[Start of TEXT EXCERPT]

How would you go about implementing this in .NET? So far, I've created a couple of structs and called it a "TrackableFloat" where the insertion of a value causes the old one to drop off the array and a recalculation is done.
The only thing that makes this more
complicated than it would be, is that
for any sensor does not report back
data, then that datapoint needs to be
excluded/ignored from all subsequent
realtime calulations.
When all is said and done, if any of the values: (derivative, max,min,avg) reach a pre defined setting, then a .NET event fires
I think someone out there will think this is an interesting problem, and would love to hear how they would approach implementing it.
Would you use a Class or a Struct?
How would you trigger the calculations? (Events most likely)
How would the alerts be triggered?
How would you store the data, in tiers?
Is there a library that already does something like this? (maybe that should be my first question )
How would you efficiently calculate the derivative?
Here is my first crack at this, and it doesn't completely hit the spec, but is very efficient. Would be interested in hearing your thoughts.
enum UnitToTrackEnum
{
Minute,
FiveMinute,
TenMinute,
FifteenMinute,
Hour,
Day,
Week,
Month,
unknown
}
class TrackableFloat
{
object Gate = new object();
UnitToTrackEnum trackingMode = UnitToTrackEnum.unknown;
int ValidFloats = 0;
float[] FloatsToTrack;
public TrackableFloat(int HistoryLength, UnitToTrackEnum unitToTrack)
{
if (unitToTrack == UnitToTrackEnum.unknown)
throw new InvalidOperationException("You must not have an unknown measure of time to track.");
FloatsToTrack = new float[HistoryLength];
foreach (var i in FloatsToTrack)
{
float[i] = float.MaxValue;
}
trackingMode = unitToTrack;
Min = float.MaxValue;
Max = float.MinValue;
Sum = 0;
}
public void Add(DateTime dt, float value)
{
int RoundedDTUnit = 0;
switch (trackingMode)
{
case UnitToTrackEnum.Minute:
{
RoundedDTUnit = dt.Minute;
break;
}
case UnitToTrackEnum.FiveMinute:
{
RoundedDTUnit = System.Math.Abs(dt.Minute / 5);
break;
}
case UnitToTrackEnum.TenMinute:
{
RoundedDTUnit = System.Math.Abs(dt.Minute / 10);
break;
}
case UnitToTrackEnum.FifteenMinute:
{
RoundedDTUnit = System.Math.Abs(dt.Minute / 15);
break;
}
case UnitToTrackEnum.Hour:
{
RoundedDTUnit = dt.Hour;
break;
}
case UnitToTrackEnum.Day:
{
RoundedDTUnit = dt.Day;
break;
}
case UnitToTrackEnum.Week:
{
//RoundedDTUnit = System.Math.Abs( );
break;
}
case UnitToTrackEnum.Month:
{
RoundedDTUnit = dt.Month;
break;
}
case UnitToTrackEnum.unknown:
{
throw new InvalidOperationException("You must not have an unknown measure of time to track.");
}
default:
break;
}
bool DoRefreshMaxMin = false;
if (FloatsToTrack.Length < RoundedDTUnit)

[End of TEXT EXCERPT]
[Start of SUPPLIED INFORMATION]

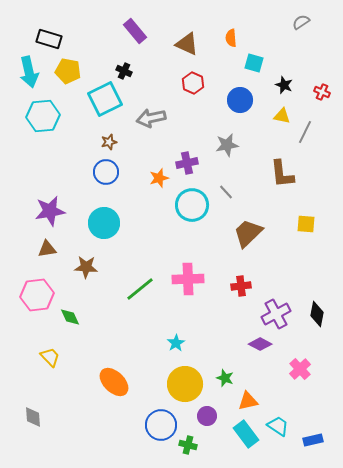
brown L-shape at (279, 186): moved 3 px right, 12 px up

[End of SUPPLIED INFORMATION]

_SET TASKS_.
#1 Set down the passage of the .NET sensor-tracking post from "The only thing" to "approach implementing it.", word for word.
#2 Translate this sentence from the .NET sensor-tracking post into Spanish: "Here is my first crack at this, and it doesn't completely hit the spec, but is very efficient."

_FINAL ANSWERS_.
#1
The only thing that makes this more
complicated than it would be, is that
for any sensor does not report back
data, then that datapoint needs to be
excluded/ignored from all subsequent
realtime calulations.
When all is said and done, if any of the values: (derivative, max,min,avg) reach a pre defined setting, then a .NET event fires
I think someone out there will think this is an interesting problem, and would love to hear how they would approach implementing it.

#2 Este es mi primer intento, y no cumple del todo con la especificación, pero es muy eficiente.